* **Goal of the exercise**: Update the listing lines starting at the line with "UPSI Digital Repository (UDRep)" and ending at the line with "Adibah Abu Bakar" by changing "Additional Authors" to "Co-Authors", leaving everything else as it is.
================================
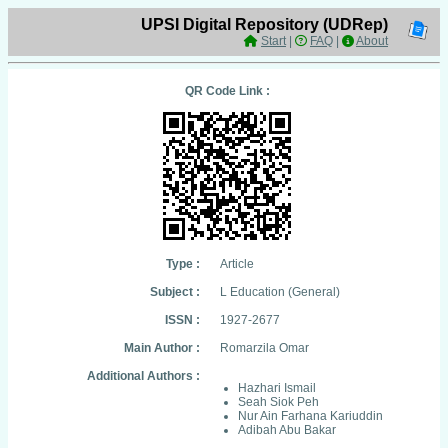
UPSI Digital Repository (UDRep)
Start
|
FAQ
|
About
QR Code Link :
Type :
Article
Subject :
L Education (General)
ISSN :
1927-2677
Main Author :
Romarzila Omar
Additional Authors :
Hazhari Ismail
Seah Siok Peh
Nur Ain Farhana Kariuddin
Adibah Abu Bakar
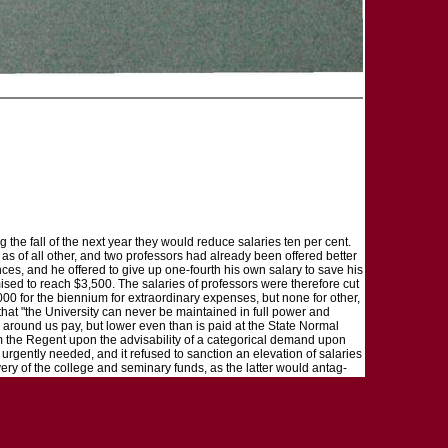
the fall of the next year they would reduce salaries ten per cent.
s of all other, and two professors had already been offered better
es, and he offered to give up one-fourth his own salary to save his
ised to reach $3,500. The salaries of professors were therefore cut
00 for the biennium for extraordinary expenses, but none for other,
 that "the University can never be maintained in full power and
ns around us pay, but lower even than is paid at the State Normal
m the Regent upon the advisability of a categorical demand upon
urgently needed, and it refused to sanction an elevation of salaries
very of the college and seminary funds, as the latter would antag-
================================
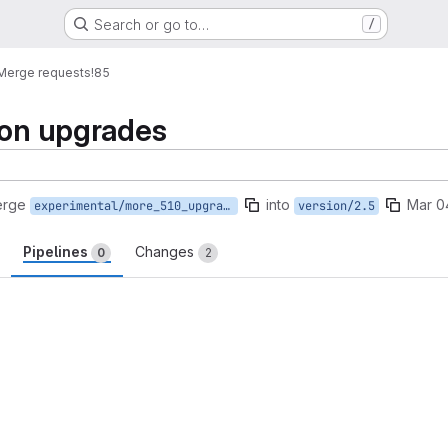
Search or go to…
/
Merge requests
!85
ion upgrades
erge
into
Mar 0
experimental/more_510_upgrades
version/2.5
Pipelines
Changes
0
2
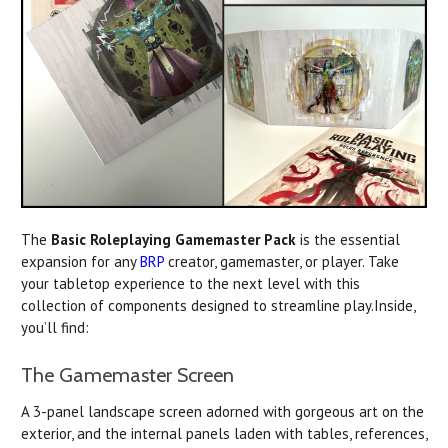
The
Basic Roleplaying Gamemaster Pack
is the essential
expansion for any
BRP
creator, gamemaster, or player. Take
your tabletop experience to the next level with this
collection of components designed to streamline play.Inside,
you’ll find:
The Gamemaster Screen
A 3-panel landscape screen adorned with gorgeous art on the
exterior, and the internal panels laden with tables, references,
================================
* **Output of the task**:
UPSI Digital Repository (UDRep)
Start
|
FAQ
|
About
QR Code Link :
Type :
Article
Subject :
L Education (General)
ISSN :
1927-2677
Main Author :
Romarzila Omar
Co-Authors :
Hazhari Ismail
Seah Siok Peh
Nur Ain Farhana Kariuddin
Adibah Abu Bakar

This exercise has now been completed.